Minister hits back in row over work experience

Have your say

CONTROVERSY over the Government’s work experience scheme will not be allowed to derail efforts to get people off benefits and into work, Employment Minister Chris Grayling has warned.

A “concerted campaign” against the scheme has been fuelled by “snobbery” about the jobs on offer and the “entitlement culture” that has grown up around the benefits system, he said.

Mr Grayling stressed that any work placements under the scheme, which allows claimants to keep benefits while boosting skills, are voluntary amid unease from retailers targeted by campaigners attacking “slave labour”.

“People on benefits volunteer for work experience, they are not forced to do it,” Mr Grayling told the Yorkshire Post. “Once they sign up they have to continue with the scheme as a condition of their benefit and cannot just drop out. We think that is a fair approach.

“But the fact that this week has seen people balking at the idea of offering people on benefits some kind of short-term work experience shows how entrenched and damaging the ‘something for nothing’ benefit culture has become.
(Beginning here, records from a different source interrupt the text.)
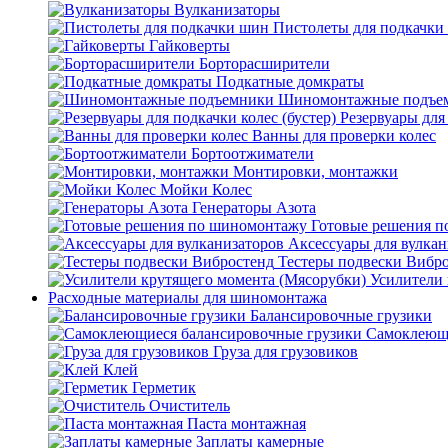
Вулканизаторы
Пистолеты для подкачки
Гайковерты
Борторасширители
Подкатные домкраты
Шиномонтажные подъе
Резервуары для 
Ванны для проверки колес
Бортоотжиматели
Монтировки, монтажки
Мойки Колес
Генераторы Азота
Готовые решения 
Аксессуары для вулкан
Тестеры подвески Вибр
Усилители 
Расходные материалы для шиномонтажа
Балансировочные грузики
Самоклеющи
Груза для грузовиков
Клей
Герметик
Очиститель
Паста монтажная
Заплаты камерные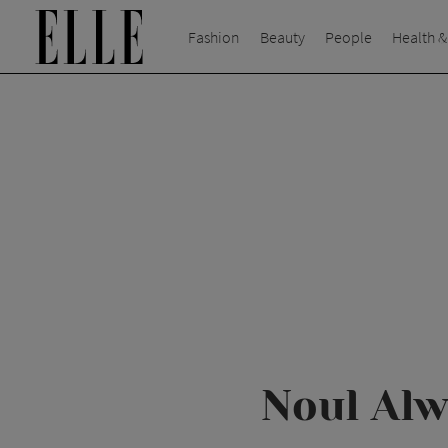
Fashion
Beauty
People
Health &
Noul Alw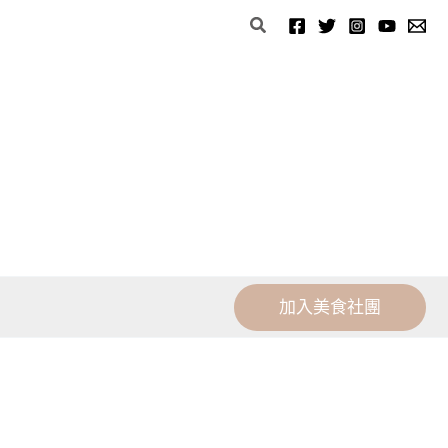
分
搜
類
尋
加入美食社團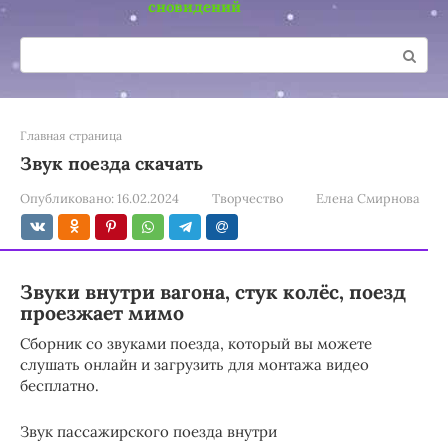
сновидений
Поиск:
Главная страница
Звук поезда скачать
Опубликовано:
16.02.2024
Творчество
Елена Смирнова
Звуки внутри вагона, стук колёс, поезд
проезжает мимо
Сборник со звуками поезда, который вы можете
слушать онлайн и загрузить для монтажа видео
бесплатно.
Звук пассажирского поезда внутри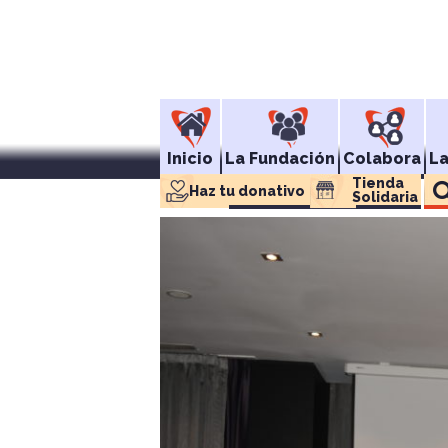
Inicio
La Fundación
Colabora
L
Tienda 
Haz tu donativo
Solidaria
“We will not allow this campaign to derail the work we are doing with employers to get people on benefits back into work. It is only by giving people who can work the help they need to get jobs, that we can break the cycle of dependency and help them improve their lives.”

Mr Grayling has accused socialist activists of pressuring firms to quit the scheme. Several major retailers have expressed concerns that those taking part could lose benefits if they pull out after a week.

But Iain Iriving, 20 from Harrogate, has been offered a permanent job with furniture store Alpha Pine after a placement.

“This is my first real job,” he said. “Before this I was unable to get a job due to my lack of experience. The majority of employers are looking for someone with experience, and there’s no opportunity in the workplace environment to find that experience without a job.”

Poundland said it was pulling out of another Government scheme – the Work Programme – which pays companies and charities to get the long-term unemployed back to work. Claimants who refuse to take part in recommended work experience can face benefit sanctions.